Saved entries:

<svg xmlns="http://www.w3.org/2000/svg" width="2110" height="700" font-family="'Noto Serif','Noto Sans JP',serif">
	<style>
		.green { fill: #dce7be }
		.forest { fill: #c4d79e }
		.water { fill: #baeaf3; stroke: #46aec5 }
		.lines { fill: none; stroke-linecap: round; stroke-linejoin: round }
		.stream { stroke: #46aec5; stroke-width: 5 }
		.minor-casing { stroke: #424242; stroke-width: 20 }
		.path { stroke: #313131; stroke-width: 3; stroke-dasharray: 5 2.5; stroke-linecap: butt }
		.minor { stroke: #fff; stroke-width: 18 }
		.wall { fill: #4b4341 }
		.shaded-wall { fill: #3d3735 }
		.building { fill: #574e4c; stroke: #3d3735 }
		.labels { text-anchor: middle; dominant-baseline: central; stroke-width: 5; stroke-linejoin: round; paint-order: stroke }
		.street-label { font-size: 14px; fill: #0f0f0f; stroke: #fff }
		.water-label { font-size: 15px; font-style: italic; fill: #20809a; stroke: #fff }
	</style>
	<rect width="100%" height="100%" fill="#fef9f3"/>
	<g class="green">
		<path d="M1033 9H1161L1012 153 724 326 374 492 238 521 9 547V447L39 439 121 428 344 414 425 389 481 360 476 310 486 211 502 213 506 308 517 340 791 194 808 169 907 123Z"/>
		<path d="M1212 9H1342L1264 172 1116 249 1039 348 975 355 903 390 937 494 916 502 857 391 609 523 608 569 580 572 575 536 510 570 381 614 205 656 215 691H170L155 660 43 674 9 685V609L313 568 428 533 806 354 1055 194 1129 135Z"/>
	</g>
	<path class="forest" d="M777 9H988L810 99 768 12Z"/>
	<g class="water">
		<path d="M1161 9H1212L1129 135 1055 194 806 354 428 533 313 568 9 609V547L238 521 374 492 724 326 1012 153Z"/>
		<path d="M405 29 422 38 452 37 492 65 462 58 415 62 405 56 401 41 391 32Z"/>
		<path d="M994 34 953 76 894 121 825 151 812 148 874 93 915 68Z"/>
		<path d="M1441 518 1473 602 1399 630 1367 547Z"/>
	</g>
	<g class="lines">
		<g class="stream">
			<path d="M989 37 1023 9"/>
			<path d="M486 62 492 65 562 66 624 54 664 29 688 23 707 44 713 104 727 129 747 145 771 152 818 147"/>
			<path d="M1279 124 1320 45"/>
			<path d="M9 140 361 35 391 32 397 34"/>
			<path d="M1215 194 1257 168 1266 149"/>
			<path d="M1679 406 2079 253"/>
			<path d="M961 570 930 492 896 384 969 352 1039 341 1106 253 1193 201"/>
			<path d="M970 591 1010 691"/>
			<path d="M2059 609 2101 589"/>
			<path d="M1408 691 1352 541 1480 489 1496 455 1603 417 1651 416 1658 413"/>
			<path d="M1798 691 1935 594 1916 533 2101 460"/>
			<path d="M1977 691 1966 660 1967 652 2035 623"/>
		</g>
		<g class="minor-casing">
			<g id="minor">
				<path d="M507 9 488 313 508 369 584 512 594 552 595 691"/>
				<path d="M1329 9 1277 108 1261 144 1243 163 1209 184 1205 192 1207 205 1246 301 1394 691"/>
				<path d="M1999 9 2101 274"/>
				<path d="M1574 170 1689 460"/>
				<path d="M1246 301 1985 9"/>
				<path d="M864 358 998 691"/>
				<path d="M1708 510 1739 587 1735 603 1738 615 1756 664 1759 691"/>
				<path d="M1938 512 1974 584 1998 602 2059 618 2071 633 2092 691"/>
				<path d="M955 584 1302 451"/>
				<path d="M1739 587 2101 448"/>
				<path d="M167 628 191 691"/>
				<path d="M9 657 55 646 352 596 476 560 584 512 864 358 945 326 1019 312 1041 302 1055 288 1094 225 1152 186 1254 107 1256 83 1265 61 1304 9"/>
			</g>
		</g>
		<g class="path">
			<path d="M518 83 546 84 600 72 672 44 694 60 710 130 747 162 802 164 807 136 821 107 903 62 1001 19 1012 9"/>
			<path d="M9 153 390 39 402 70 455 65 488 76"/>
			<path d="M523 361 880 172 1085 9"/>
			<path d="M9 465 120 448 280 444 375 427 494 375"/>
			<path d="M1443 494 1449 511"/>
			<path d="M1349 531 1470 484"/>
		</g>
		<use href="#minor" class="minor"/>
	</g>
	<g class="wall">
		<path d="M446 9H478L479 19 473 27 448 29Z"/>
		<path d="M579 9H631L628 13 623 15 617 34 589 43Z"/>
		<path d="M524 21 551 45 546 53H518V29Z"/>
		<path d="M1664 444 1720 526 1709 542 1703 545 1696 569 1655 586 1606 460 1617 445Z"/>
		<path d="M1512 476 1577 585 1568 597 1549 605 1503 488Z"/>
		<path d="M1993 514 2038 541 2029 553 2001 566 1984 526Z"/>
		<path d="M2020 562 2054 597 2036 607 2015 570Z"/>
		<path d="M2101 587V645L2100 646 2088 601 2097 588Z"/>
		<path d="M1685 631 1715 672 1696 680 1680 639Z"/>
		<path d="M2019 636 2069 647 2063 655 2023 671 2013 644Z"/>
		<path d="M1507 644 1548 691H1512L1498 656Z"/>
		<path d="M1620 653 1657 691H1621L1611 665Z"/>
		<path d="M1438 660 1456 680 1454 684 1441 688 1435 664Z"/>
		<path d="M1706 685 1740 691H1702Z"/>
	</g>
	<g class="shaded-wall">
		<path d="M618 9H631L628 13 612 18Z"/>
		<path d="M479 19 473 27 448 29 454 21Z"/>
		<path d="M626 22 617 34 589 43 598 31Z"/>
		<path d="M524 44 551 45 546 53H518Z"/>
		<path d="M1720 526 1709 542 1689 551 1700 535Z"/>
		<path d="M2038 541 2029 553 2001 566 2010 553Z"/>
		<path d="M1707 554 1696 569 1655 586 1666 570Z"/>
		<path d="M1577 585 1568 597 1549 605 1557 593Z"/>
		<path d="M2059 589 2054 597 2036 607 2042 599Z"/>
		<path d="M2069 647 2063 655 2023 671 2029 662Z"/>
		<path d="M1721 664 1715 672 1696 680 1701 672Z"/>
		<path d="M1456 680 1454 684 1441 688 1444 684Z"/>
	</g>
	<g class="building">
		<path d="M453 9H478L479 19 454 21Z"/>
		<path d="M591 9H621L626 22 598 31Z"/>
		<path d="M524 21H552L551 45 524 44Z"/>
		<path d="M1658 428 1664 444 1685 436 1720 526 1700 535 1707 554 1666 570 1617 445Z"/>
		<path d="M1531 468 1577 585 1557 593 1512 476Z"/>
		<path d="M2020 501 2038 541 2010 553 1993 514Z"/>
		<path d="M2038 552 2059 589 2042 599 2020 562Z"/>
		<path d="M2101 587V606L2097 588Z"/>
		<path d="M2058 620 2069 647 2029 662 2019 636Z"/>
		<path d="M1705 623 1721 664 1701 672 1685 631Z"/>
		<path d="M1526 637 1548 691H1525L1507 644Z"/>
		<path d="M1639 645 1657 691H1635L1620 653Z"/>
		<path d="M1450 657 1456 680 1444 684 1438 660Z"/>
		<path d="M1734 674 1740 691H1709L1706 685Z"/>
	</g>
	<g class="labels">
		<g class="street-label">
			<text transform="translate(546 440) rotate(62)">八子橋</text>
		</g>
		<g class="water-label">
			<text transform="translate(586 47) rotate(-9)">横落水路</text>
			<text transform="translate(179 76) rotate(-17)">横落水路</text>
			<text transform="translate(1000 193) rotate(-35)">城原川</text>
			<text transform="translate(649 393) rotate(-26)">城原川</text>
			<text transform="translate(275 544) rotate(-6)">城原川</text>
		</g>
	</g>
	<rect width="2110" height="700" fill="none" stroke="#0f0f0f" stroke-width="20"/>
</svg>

Work task
Transcribe the records. Keep every word exactly as it stands.

Exercise result
<svg xmlns="http://www.w3.org/2000/svg" width="2110" height="700" font-family="'Noto Serif','Noto Sans JP',serif">
	<style>
		.green { fill: #dce7be }
		.forest { fill: #c4d79e }
		.water { fill: #baeaf3; stroke: #46aec5 }
		.lines { fill: none; stroke-linecap: round; stroke-linejoin: round }
		.stream { stroke: #46aec5; stroke-width: 5 }
		.minor-casing { stroke: #424242; stroke-width: 20 }
		.path { stroke: #313131; stroke-width: 3; stroke-dasharray: 5 2.5; stroke-linecap: butt }
		.minor { stroke: #fff; stroke-width: 18 }
		.wall { fill: #4b4341 }
		.shaded-wall { fill: #3d3735 }
		.building { fill: #574e4c; stroke: #3d3735 }
		.labels { text-anchor: middle; dominant-baseline: central; stroke-width: 5; stroke-linejoin: round; paint-order: stroke }
		.street-label { font-size: 14px; fill: #0f0f0f; stroke: #fff }
		.water-label { font-size: 15px; font-style: italic; fill: #20809a; stroke: #fff }
	</style>
	<rect width="100%" height="100%" fill="#fef9f3"/>
	<g class="green">
		<path d="M1033 9H1161L1012 153 724 326 374 492 238 521 9 547V447L39 439 121 428 344 414 425 389 481 360 476 310 486 211 502 213 506 308 517 340 791 194 808 169 907 123Z"/>
		<path d="M1212 9H1342L1264 172 1116 249 1039 348 975 355 903 390 937 494 916 502 857 391 609 523 608 569 580 572 575 536 510 570 381 614 205 656 215 691H170L155 660 43 674 9 685V609L313 568 428 533 806 354 1055 194 1129 135Z"/>
	</g>
	<path class="forest" d="M777 9H988L810 99 768 12Z"/>
	<g class="water">
		<path d="M1161 9H1212L1129 135 1055 194 806 354 428 533 313 568 9 609V547L238 521 374 492 724 326 1012 153Z"/>
		<path d="M405 29 422 38 452 37 492 65 462 58 415 62 405 56 401 41 391 32Z"/>
		<path d="M994 34 953 76 894 121 825 151 812 148 874 93 915 68Z"/>
		<path d="M1441 518 1473 602 1399 630 1367 547Z"/>
	</g>
	<g class="lines">
		<g class="stream">
			<path d="M989 37 1023 9"/>
			<path d="M486 62 492 65 562 66 624 54 664 29 688 23 707 44 713 104 727 129 747 145 771 152 818 147"/>
			<path d="M1279 124 1320 45"/>
			<path d="M9 140 361 35 391 32 397 34"/>
			<path d="M1215 194 1257 168 1266 149"/>
			<path d="M1679 406 2079 253"/>
			<path d="M961 570 930 492 896 384 969 352 1039 341 1106 253 1193 201"/>
			<path d="M970 591 1010 691"/>
			<path d="M2059 609 2101 589"/>
			<path d="M1408 691 1352 541 1480 489 1496 455 1603 417 1651 416 1658 413"/>
			<path d="M1798 691 1935 594 1916 533 2101 460"/>
			<path d="M1977 691 1966 660 1967 652 2035 623"/>
		</g>
		<g class="minor-casing">
			<g id="minor">
				<path d="M507 9 488 313 508 369 584 512 594 552 595 691"/>
				<path d="M1329 9 1277 108 1261 144 1243 163 1209 184 1205 192 1207 205 1246 301 1394 691"/>
				<path d="M1999 9 2101 274"/>
				<path d="M1574 170 1689 460"/>
				<path d="M1246 301 1985 9"/>
				<path d="M864 358 998 691"/>
				<path d="M1708 510 1739 587 1735 603 1738 615 1756 664 1759 691"/>
				<path d="M1938 512 1974 584 1998 602 2059 618 2071 633 2092 691"/>
				<path d="M955 584 1302 451"/>
				<path d="M1739 587 2101 448"/>
				<path d="M167 628 191 691"/>
				<path d="M9 657 55 646 352 596 476 560 584 512 864 358 945 326 1019 312 1041 302 1055 288 1094 225 1152 186 1254 107 1256 83 1265 61 1304 9"/>
			</g>
		</g>
		<g class="path">
			<path d="M518 83 546 84 600 72 672 44 694 60 710 130 747 162 802 164 807 136 821 107 903 62 1001 19 1012 9"/>
			<path d="M9 153 390 39 402 70 455 65 488 76"/>
			<path d="M523 361 880 172 1085 9"/>
			<path d="M9 465 120 448 280 444 375 427 494 375"/>
			<path d="M1443 494 1449 511"/>
			<path d="M1349 531 1470 484"/>
		</g>
		<use href="#minor" class="minor"/>
	</g>
	<g class="wall">
		<path d="M446 9H478L479 19 473 27 448 29Z"/>
		<path d="M579 9H631L628 13 623 15 617 34 589 43Z"/>
		<path d="M524 21 551 45 546 53H518V29Z"/>
		<path d="M1664 444 1720 526 1709 542 1703 545 1696 569 1655 586 1606 460 1617 445Z"/>
		<path d="M1512 476 1577 585 1568 597 1549 605 1503 488Z"/>
		<path d="M1993 514 2038 541 2029 553 2001 566 1984 526Z"/>
		<path d="M2020 562 2054 597 2036 607 2015 570Z"/>
		<path d="M2101 587V645L2100 646 2088 601 2097 588Z"/>
		<path d="M1685 631 1715 672 1696 680 1680 639Z"/>
		<path d="M2019 636 2069 647 2063 655 2023 671 2013 644Z"/>
		<path d="M1507 644 1548 691H1512L1498 656Z"/>
		<path d="M1620 653 1657 691H1621L1611 665Z"/>
		<path d="M1438 660 1456 680 1454 684 1441 688 1435 664Z"/>
		<path d="M1706 685 1740 691H1702Z"/>
	</g>
	<g class="shaded-wall">
		<path d="M618 9H631L628 13 612 18Z"/>
		<path d="M479 19 473 27 448 29 454 21Z"/>
		<path d="M626 22 617 34 589 43 598 31Z"/>
		<path d="M524 44 551 45 546 53H518Z"/>
		<path d="M1720 526 1709 542 1689 551 1700 535Z"/>
		<path d="M2038 541 2029 553 2001 566 2010 553Z"/>
		<path d="M1707 554 1696 569 1655 586 1666 570Z"/>
		<path d="M1577 585 1568 597 1549 605 1557 593Z"/>
		<path d="M2059 589 2054 597 2036 607 2042 599Z"/>
		<path d="M2069 647 2063 655 2023 671 2029 662Z"/>
		<path d="M1721 664 1715 672 1696 680 1701 672Z"/>
		<path d="M1456 680 1454 684 1441 688 1444 684Z"/>
	</g>
	<g class="building">
		<path d="M453 9H478L479 19 454 21Z"/>
		<path d="M591 9H621L626 22 598 31Z"/>
		<path d="M524 21H552L551 45 524 44Z"/>
		<path d="M1658 428 1664 444 1685 436 1720 526 1700 535 1707 554 1666 570 1617 445Z"/>
		<path d="M1531 468 1577 585 1557 593 1512 476Z"/>
		<path d="M2020 501 2038 541 2010 553 1993 514Z"/>
		<path d="M2038 552 2059 589 2042 599 2020 562Z"/>
		<path d="M2101 587V606L2097 588Z"/>
		<path d="M2058 620 2069 647 2029 662 2019 636Z"/>
		<path d="M1705 623 1721 664 1701 672 1685 631Z"/>
		<path d="M1526 637 1548 691H1525L1507 644Z"/>
		<path d="M1639 645 1657 691H1635L1620 653Z"/>
		<path d="M1450 657 1456 680 1444 684 1438 660Z"/>
		<path d="M1734 674 1740 691H1709L1706 685Z"/>
	</g>
	<g class="labels">
		<g class="street-label">
			<text transform="translate(546 440) rotate(62)">八子橋</text>
		</g>
		<g class="water-label">
			<text transform="translate(586 47) rotate(-9)">横落水路</text>
			<text transform="translate(179 76) rotate(-17)">横落水路</text>
			<text transform="translate(1000 193) rotate(-35)">城原川</text>
			<text transform="translate(649 393) rotate(-26)">城原川</text>
			<text transform="translate(275 544) rotate(-6)">城原川</text>
		</g>
	</g>
	<rect width="2110" height="700" fill="none" stroke="#0f0f0f" stroke-width="20"/>
</svg>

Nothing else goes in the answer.